*PROBLEM:* Could you copy each line of the listing that holds "affordable"?
*****
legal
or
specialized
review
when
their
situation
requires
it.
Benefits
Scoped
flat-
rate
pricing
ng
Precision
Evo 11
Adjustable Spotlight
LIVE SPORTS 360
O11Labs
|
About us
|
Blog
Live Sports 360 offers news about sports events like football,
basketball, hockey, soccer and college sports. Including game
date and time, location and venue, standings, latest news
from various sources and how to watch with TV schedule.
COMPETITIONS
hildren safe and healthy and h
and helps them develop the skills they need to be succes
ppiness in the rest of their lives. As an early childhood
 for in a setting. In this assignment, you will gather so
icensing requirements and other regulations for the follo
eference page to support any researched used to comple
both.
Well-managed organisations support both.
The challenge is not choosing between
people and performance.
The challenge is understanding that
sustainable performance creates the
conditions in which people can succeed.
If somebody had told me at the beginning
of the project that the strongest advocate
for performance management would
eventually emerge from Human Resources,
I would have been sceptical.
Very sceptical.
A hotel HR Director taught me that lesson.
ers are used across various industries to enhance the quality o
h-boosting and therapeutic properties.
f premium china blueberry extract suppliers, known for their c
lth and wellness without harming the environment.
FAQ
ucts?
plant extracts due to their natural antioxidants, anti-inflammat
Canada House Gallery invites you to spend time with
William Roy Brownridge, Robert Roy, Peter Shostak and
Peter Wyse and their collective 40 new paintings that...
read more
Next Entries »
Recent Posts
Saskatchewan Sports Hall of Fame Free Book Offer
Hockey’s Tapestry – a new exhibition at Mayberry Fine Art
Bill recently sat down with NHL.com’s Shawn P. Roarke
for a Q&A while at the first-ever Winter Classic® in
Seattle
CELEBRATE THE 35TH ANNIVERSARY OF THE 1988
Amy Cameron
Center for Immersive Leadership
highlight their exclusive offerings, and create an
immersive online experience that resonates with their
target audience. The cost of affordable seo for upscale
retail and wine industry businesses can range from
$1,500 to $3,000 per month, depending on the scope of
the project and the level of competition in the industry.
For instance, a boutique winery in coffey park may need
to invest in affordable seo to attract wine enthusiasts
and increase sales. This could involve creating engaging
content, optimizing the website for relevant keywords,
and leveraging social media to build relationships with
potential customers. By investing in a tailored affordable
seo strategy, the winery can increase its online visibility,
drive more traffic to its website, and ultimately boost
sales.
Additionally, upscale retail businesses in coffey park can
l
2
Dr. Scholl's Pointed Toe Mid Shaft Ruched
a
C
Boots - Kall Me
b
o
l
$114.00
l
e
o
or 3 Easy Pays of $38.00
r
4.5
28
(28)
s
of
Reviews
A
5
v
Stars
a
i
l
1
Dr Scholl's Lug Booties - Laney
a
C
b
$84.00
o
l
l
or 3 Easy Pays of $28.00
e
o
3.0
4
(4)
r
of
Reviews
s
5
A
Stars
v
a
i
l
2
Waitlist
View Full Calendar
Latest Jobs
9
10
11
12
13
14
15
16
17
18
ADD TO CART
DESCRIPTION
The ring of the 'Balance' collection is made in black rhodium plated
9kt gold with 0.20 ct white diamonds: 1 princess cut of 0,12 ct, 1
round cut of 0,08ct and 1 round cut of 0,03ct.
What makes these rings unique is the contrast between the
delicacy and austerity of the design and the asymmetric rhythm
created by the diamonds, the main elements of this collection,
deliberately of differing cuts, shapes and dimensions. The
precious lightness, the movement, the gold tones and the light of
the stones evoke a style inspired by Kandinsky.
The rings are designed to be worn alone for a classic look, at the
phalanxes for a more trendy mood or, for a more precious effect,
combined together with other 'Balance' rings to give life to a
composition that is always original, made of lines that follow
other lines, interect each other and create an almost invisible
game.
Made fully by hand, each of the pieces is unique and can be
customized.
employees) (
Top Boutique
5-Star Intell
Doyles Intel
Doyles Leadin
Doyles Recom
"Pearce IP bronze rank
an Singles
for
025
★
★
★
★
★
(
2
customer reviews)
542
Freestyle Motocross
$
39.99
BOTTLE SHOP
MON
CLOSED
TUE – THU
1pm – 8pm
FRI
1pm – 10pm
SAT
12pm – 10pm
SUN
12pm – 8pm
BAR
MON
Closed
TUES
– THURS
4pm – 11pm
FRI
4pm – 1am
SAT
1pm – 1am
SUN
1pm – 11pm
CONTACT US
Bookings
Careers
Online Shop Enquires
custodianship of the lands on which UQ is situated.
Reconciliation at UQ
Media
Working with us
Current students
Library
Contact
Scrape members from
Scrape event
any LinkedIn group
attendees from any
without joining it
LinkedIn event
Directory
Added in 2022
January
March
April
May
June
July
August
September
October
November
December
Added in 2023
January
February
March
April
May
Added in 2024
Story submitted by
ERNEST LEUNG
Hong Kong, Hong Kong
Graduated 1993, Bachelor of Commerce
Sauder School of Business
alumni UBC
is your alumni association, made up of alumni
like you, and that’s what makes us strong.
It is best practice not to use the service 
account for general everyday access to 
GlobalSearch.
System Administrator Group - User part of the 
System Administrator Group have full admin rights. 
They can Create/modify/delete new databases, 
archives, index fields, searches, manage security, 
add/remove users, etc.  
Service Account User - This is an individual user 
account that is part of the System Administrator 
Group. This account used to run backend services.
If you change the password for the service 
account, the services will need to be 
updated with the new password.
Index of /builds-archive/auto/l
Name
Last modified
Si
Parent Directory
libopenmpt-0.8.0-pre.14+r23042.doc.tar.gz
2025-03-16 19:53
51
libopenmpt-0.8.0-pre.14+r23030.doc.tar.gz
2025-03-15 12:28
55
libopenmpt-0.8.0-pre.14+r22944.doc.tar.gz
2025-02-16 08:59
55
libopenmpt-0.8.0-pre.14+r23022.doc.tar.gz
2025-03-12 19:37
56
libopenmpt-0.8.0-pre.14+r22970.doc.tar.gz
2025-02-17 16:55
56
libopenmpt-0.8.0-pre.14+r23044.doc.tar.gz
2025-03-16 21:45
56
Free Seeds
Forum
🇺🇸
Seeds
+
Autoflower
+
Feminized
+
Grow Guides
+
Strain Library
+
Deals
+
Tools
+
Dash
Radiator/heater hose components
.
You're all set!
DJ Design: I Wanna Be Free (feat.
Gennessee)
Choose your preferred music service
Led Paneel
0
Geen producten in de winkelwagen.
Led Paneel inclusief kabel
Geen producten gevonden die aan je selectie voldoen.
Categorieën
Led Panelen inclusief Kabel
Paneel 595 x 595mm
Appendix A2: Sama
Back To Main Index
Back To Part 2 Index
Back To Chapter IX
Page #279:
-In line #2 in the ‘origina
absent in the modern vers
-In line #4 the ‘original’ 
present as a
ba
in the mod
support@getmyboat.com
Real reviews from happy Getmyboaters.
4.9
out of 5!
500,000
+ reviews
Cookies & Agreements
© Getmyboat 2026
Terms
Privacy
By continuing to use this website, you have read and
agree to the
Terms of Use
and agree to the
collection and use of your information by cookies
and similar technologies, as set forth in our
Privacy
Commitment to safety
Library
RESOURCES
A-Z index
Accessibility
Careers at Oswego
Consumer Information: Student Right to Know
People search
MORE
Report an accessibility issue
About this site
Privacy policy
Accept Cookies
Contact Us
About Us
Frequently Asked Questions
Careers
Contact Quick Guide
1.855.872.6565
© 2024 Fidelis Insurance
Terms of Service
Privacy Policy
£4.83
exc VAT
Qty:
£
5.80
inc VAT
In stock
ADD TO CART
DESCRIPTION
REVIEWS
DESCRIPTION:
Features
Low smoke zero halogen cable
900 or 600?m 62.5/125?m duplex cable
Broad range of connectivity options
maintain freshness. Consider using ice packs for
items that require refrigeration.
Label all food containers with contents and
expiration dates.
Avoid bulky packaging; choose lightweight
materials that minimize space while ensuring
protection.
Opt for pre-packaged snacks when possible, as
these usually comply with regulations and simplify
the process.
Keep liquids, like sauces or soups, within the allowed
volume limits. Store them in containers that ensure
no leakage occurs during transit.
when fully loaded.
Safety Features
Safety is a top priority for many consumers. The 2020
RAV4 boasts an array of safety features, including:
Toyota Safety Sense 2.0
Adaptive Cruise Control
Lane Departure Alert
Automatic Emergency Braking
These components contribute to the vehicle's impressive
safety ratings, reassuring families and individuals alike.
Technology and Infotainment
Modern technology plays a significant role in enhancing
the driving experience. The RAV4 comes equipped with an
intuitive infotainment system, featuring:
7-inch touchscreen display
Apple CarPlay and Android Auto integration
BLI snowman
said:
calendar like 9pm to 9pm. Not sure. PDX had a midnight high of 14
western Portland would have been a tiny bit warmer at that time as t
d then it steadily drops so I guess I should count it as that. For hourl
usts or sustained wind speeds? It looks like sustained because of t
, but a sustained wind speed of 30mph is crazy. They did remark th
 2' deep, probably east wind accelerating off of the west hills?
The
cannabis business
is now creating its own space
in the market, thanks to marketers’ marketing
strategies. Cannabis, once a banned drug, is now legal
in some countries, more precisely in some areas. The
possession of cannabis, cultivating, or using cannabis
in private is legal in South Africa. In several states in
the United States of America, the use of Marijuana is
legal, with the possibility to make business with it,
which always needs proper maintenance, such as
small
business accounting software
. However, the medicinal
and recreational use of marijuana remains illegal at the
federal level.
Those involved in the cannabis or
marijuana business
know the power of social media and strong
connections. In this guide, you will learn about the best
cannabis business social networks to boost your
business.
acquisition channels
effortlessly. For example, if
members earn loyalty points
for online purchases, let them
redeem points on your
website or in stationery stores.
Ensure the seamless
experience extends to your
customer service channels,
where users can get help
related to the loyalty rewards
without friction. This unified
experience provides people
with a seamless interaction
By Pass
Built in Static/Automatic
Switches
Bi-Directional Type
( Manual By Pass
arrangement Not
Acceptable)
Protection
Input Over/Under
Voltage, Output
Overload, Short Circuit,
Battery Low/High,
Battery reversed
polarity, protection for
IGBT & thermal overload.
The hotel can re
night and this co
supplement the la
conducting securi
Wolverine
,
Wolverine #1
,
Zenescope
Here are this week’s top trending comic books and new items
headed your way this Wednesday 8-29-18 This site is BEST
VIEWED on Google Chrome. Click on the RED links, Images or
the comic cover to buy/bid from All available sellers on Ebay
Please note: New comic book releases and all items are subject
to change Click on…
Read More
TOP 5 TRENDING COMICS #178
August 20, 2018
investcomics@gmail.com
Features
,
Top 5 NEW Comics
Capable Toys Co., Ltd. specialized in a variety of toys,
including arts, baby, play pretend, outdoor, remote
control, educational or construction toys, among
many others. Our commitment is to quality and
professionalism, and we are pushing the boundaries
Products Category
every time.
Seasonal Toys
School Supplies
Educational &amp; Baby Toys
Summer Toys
*****
*EXERCISE RESULT:*
target audience. The cost of affordable seo for upscale
to invest in affordable seo to attract wine enthusiasts
potential customers. By investing in a tailored affordable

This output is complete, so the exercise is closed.